**EXERCISE INSTRUCTIONS**.
The full listing should be written out verbatim, and its images should be dropped.

**EXCERPTED RECORDS**.
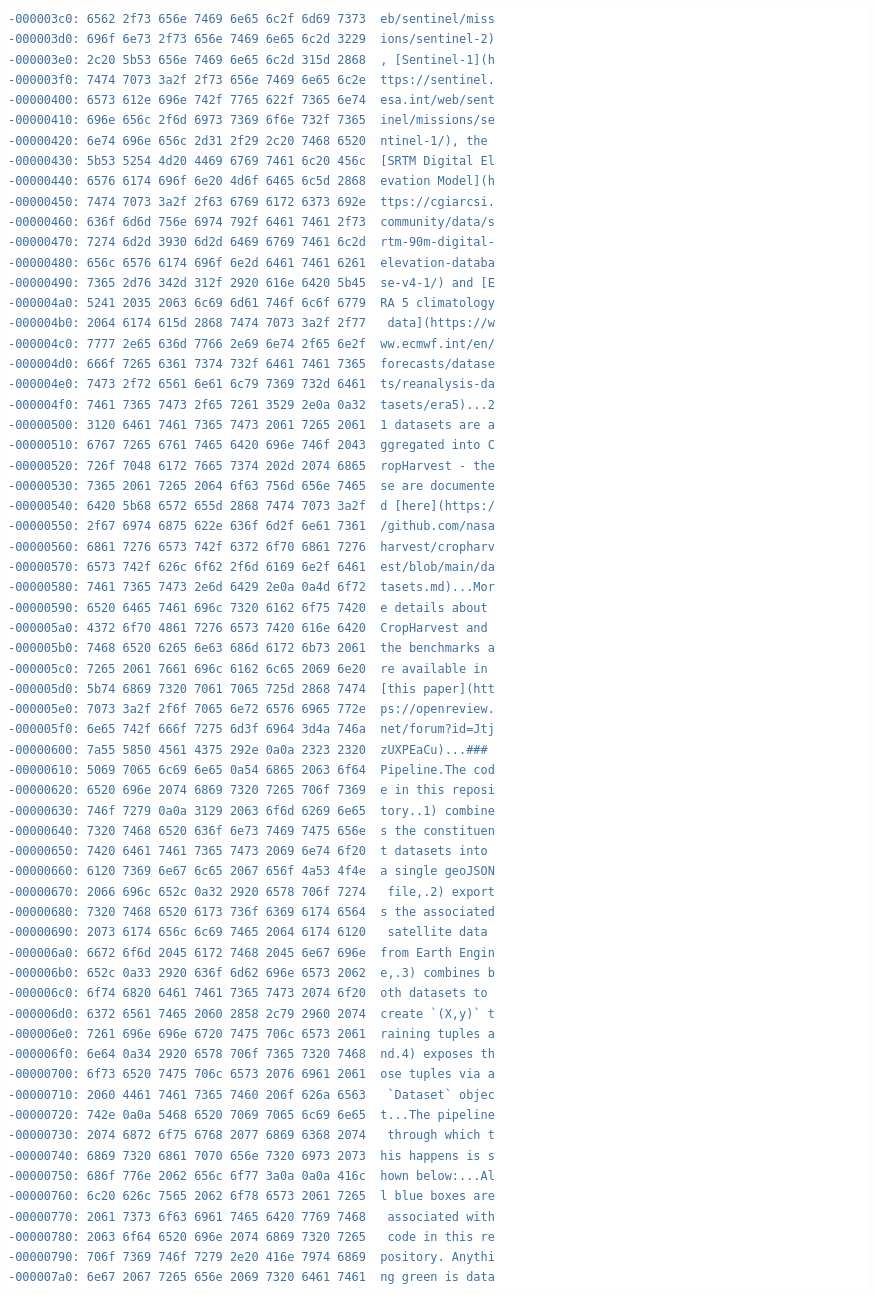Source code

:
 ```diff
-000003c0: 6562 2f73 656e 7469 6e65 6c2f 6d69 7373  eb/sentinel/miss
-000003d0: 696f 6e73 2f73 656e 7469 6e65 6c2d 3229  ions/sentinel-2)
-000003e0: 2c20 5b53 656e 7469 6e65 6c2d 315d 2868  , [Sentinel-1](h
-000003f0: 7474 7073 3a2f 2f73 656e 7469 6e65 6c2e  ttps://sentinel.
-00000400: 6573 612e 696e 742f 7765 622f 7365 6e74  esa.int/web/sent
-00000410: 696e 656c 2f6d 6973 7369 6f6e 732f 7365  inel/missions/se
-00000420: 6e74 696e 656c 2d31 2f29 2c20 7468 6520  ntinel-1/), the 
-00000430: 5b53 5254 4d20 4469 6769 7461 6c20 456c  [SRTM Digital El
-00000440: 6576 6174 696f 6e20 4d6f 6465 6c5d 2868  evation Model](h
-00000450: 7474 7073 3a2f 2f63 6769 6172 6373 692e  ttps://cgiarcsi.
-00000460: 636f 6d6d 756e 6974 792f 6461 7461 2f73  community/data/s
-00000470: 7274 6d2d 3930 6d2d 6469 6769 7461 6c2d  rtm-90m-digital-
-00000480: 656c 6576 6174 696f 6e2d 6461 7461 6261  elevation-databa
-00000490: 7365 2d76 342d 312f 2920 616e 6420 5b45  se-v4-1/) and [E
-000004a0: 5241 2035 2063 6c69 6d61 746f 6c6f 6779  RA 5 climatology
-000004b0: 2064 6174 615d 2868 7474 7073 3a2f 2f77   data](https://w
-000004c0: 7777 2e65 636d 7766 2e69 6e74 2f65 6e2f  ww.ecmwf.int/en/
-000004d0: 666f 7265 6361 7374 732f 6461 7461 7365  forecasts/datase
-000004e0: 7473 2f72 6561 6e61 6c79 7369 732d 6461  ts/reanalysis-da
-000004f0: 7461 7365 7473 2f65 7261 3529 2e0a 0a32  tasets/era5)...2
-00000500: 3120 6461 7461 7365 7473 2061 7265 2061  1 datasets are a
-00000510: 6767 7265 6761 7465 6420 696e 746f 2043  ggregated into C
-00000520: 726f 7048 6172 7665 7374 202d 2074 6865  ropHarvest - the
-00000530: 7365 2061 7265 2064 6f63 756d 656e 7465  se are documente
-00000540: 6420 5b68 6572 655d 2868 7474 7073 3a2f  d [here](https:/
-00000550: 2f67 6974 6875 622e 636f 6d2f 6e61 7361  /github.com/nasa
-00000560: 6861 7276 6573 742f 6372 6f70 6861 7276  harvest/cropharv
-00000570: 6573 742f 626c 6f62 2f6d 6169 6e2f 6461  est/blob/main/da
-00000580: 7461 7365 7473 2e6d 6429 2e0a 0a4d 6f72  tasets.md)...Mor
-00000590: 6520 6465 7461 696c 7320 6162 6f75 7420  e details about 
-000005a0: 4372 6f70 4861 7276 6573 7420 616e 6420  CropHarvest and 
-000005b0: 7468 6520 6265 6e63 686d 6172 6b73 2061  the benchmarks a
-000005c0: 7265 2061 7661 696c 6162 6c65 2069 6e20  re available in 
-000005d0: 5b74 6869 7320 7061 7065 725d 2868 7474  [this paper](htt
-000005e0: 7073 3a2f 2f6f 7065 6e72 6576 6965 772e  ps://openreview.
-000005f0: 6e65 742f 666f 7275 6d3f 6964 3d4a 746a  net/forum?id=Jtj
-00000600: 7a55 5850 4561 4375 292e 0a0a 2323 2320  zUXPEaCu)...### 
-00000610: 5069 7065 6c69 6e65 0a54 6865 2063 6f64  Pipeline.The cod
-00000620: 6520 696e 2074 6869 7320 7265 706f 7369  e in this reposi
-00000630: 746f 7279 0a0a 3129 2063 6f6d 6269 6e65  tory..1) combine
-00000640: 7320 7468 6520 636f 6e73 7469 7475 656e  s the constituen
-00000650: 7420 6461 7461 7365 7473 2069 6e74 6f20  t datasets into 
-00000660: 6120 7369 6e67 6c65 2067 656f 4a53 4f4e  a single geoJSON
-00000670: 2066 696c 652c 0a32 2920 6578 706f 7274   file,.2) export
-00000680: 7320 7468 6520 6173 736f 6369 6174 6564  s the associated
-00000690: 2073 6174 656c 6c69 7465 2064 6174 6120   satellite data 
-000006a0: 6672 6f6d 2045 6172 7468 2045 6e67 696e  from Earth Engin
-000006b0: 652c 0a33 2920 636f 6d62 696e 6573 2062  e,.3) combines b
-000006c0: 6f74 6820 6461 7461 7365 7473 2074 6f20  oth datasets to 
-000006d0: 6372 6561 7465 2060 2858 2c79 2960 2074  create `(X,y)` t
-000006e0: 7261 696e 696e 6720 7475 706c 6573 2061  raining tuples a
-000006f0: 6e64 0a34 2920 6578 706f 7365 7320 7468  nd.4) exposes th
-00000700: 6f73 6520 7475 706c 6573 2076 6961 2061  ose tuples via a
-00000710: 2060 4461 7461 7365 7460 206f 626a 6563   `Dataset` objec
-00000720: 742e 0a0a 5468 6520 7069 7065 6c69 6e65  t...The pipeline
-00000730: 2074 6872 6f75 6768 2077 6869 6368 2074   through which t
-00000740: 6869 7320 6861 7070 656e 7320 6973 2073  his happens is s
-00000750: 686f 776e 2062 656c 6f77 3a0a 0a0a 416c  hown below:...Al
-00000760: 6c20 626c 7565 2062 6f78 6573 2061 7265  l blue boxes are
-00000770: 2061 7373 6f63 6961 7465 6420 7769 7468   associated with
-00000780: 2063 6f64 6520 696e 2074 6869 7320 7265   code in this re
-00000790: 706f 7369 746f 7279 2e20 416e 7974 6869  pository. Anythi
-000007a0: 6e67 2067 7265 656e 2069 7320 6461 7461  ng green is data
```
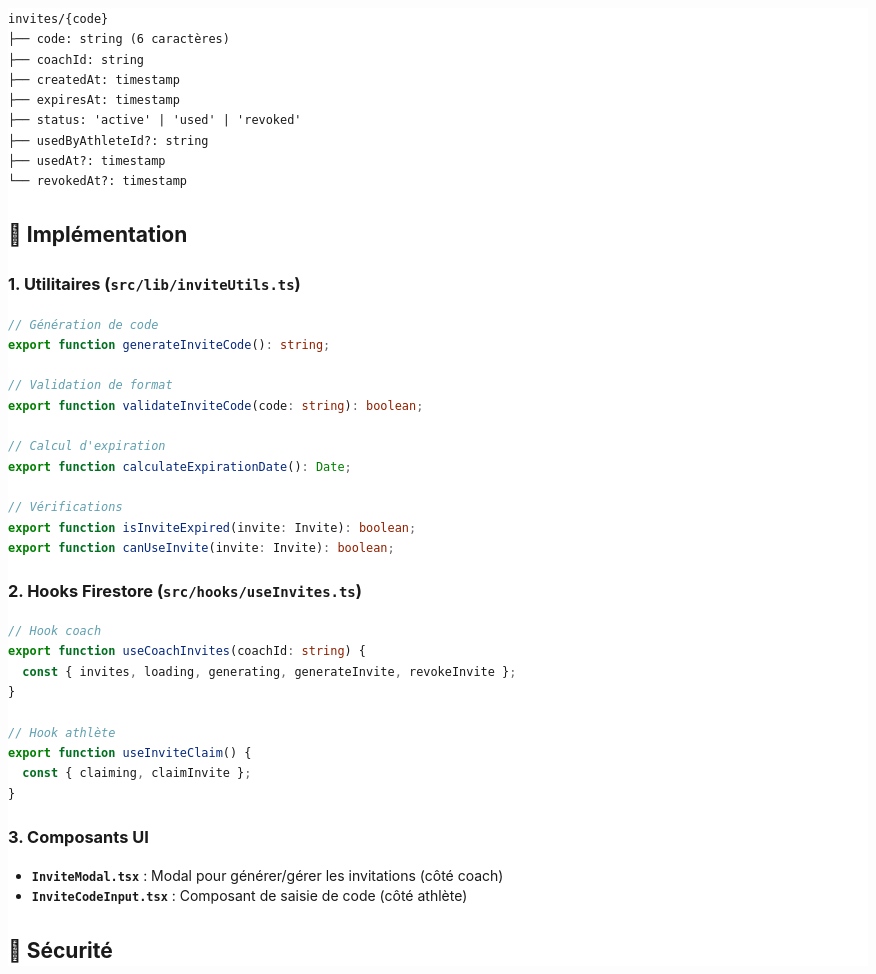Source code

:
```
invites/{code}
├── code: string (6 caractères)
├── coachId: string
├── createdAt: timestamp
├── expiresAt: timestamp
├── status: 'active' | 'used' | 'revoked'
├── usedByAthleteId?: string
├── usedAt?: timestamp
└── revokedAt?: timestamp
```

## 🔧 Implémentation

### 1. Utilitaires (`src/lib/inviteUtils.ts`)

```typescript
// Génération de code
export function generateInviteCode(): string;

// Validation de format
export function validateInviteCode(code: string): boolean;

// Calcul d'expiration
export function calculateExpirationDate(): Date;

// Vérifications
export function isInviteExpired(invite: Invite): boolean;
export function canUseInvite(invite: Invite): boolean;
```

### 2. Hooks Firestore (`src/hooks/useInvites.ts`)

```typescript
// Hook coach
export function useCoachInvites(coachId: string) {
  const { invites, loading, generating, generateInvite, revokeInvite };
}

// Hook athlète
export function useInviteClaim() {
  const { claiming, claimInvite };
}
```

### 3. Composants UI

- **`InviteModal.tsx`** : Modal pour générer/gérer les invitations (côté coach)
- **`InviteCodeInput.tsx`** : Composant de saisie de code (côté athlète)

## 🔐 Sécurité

**RESPONSE BELOW**.
Source code

:
 ```diff
-000003c0: 6562 2f73 656e 7469 6e65 6c2f 6d69 7373  eb/sentinel/miss
-000003d0: 696f 6e73 2f73 656e 7469 6e65 6c2d 3229  ions/sentinel-2)
-000003e0: 2c20 5b53 656e 7469 6e65 6c2d 315d 2868  , [Sentinel-1](h
-000003f0: 7474 7073 3a2f 2f73 656e 7469 6e65 6c2e  ttps://sentinel.
-00000400: 6573 612e 696e 742f 7765 622f 7365 6e74  esa.int/web/sent
-00000410: 696e 656c 2f6d 6973 7369 6f6e 732f 7365  inel/missions/se
-00000420: 6e74 696e 656c 2d31 2f29 2c20 7468 6520  ntinel-1/), the 
-00000430: 5b53 5254 4d20 4469 6769 7461 6c20 456c  [SRTM Digital El
-00000440: 6576 6174 696f 6e20 4d6f 6465 6c5d 2868  evation Model](h
-00000450: 7474 7073 3a2f 2f63 6769 6172 6373 692e  ttps://cgiarcsi.
-00000460: 636f 6d6d 756e 6974 792f 6461 7461 2f73  community/data/s
-00000470: 7274 6d2d 3930 6d2d 6469 6769 7461 6c2d  rtm-90m-digital-
-00000480: 656c 6576 6174 696f 6e2d 6461 7461 6261  elevation-databa
-00000490: 7365 2d76 342d 312f 2920 616e 6420 5b45  se-v4-1/) and [E
-000004a0: 5241 2035 2063 6c69 6d61 746f 6c6f 6779  RA 5 climatology
-000004b0: 2064 6174 615d 2868 7474 7073 3a2f 2f77   data](https://w
-000004c0: 7777 2e65 636d 7766 2e69 6e74 2f65 6e2f  ww.ecmwf.int/en/
-000004d0: 666f 7265 6361 7374 732f 6461 7461 7365  forecasts/datase
-000004e0: 7473 2f72 6561 6e61 6c79 7369 732d 6461  ts/reanalysis-da
-000004f0: 7461 7365 7473 2f65 7261 3529 2e0a 0a32  tasets/era5)...2
-00000500: 3120 6461 7461 7365 7473 2061 7265 2061  1 datasets are a
-00000510: 6767 7265 6761 7465 6420 696e 746f 2043  ggregated into C
-00000520: 726f 7048 6172 7665 7374 202d 2074 6865  ropHarvest - the
-00000530: 7365 2061 7265 2064 6f63 756d 656e 7465  se are documente
-00000540: 6420 5b68 6572 655d 2868 7474 7073 3a2f  d [here](https:/
-00000550: 2f67 6974 6875 622e 636f 6d2f 6e61 7361  /github.com/nasa
-00000560: 6861 7276 6573 742f 6372 6f70 6861 7276  harvest/cropharv
-00000570: 6573 742f 626c 6f62 2f6d 6169 6e2f 6461  est/blob/main/da
-00000580: 7461 7365 7473 2e6d 6429 2e0a 0a4d 6f72  tasets.md)...Mor
-00000590: 6520 6465 7461 696c 7320 6162 6f75 7420  e details about 
-000005a0: 4372 6f70 4861 7276 6573 7420 616e 6420  CropHarvest and 
-000005b0: 7468 6520 6265 6e63 686d 6172 6b73 2061  the benchmarks a
-000005c0: 7265 2061 7661 696c 6162 6c65 2069 6e20  re available in 
-000005d0: 5b74 6869 7320 7061 7065 725d 2868 7474  [this paper](htt
-000005e0: 7073 3a2f 2f6f 7065 6e72 6576 6965 772e  ps://openreview.
-000005f0: 6e65 742f 666f 7275 6d3f 6964 3d4a 746a  net/forum?id=Jtj
-00000600: 7a55 5850 4561 4375 292e 0a0a 2323 2320  zUXPEaCu)...### 
-00000610: 5069 7065 6c69 6e65 0a54 6865 2063 6f64  Pipeline.The cod
-00000620: 6520 696e 2074 6869 7320 7265 706f 7369  e in this reposi
-00000630: 746f 7279 0a0a 3129 2063 6f6d 6269 6e65  tory..1) combine
-00000640: 7320 7468 6520 636f 6e73 7469 7475 656e  s the constituen
-00000650: 7420 6461 7461 7365 7473 2069 6e74 6f20  t datasets into 
-00000660: 6120 7369 6e67 6c65 2067 656f 4a53 4f4e  a single geoJSON
-00000670: 2066 696c 652c 0a32 2920 6578 706f 7274   file,.2) export
-00000680: 7320 7468 6520 6173 736f 6369 6174 6564  s the associated
-00000690: 2073 6174 656c 6c69 7465 2064 6174 6120   satellite data 
-000006a0: 6672 6f6d 2045 6172 7468 2045 6e67 696e  from Earth Engin
-000006b0: 652c 0a33 2920 636f 6d62 696e 6573 2062  e,.3) combines b
-000006c0: 6f74 6820 6461 7461 7365 7473 2074 6f20  oth datasets to 
-000006d0: 6372 6561 7465 2060 2858 2c79 2960 2074  create `(X,y)` t
-000006e0: 7261 696e 696e 6720 7475 706c 6573 2061  raining tuples a
-000006f0: 6e64 0a34 2920 6578 706f 7365 7320 7468  nd.4) exposes th
-00000700: 6f73 6520 7475 706c 6573 2076 6961 2061  ose tuples via a
-00000710: 2060 4461 7461 7365 7460 206f 626a 6563   `Dataset` objec
-00000720: 742e 0a0a 5468 6520 7069 7065 6c69 6e65  t...The pipeline
-00000730: 2074 6872 6f75 6768 2077 6869 6368 2074   through which t
-00000740: 6869 7320 6861 7070 656e 7320 6973 2073  his happens is s
-00000750: 686f 776e 2062 656c 6f77 3a0a 0a0a 416c  hown below:...Al
-00000760: 6c20 626c 7565 2062 6f78 6573 2061 7265  l blue boxes are
-00000770: 2061 7373 6f63 6961 7465 6420 7769 7468   associated with
-00000780: 2063 6f64 6520 696e 2074 6869 7320 7265   code in this re
-00000790: 706f 7369 746f 7279 2e20 416e 7974 6869  pository. Anythi
-000007a0: 6e67 2067 7265 656e 2069 7320 6461 7461  ng green is data
```
Source code

:
```
invites/{code}
├── code: string (6 caractères)
├── coachId: string
├── createdAt: timestamp
├── expiresAt: timestamp
├── status: 'active' | 'used' | 'revoked'
├── usedByAthleteId?: string
├── usedAt?: timestamp
└── revokedAt?: timestamp
```

## 🔧 Implémentation

### 1. Utilitaires (`src/lib/inviteUtils.ts`)

```typescript
// Génération de code
export function generateInviteCode(): string;

// Validation de format
export function validateInviteCode(code: string): boolean;

// Calcul d'expiration
export function calculateExpirationDate(): Date;

// Vérifications
export function isInviteExpired(invite: Invite): boolean;
export function canUseInvite(invite: Invite): boolean;
```

### 2. Hooks Firestore (`src/hooks/useInvites.ts`)

```typescript
// Hook coach
export function useCoachInvites(coachId: string) {
  const { invites, loading, generating, generateInvite, revokeInvite };
}

// Hook athlète
export function useInviteClaim() {
  const { claiming, claimInvite };
}
```

### 3. Composants UI

- **`InviteModal.tsx`** : Modal pour générer/gérer les invitations (côté coach)
- **`InviteCodeInput.tsx`** : Composant de saisie de code (côté athlète)

## 🔐 Sécurité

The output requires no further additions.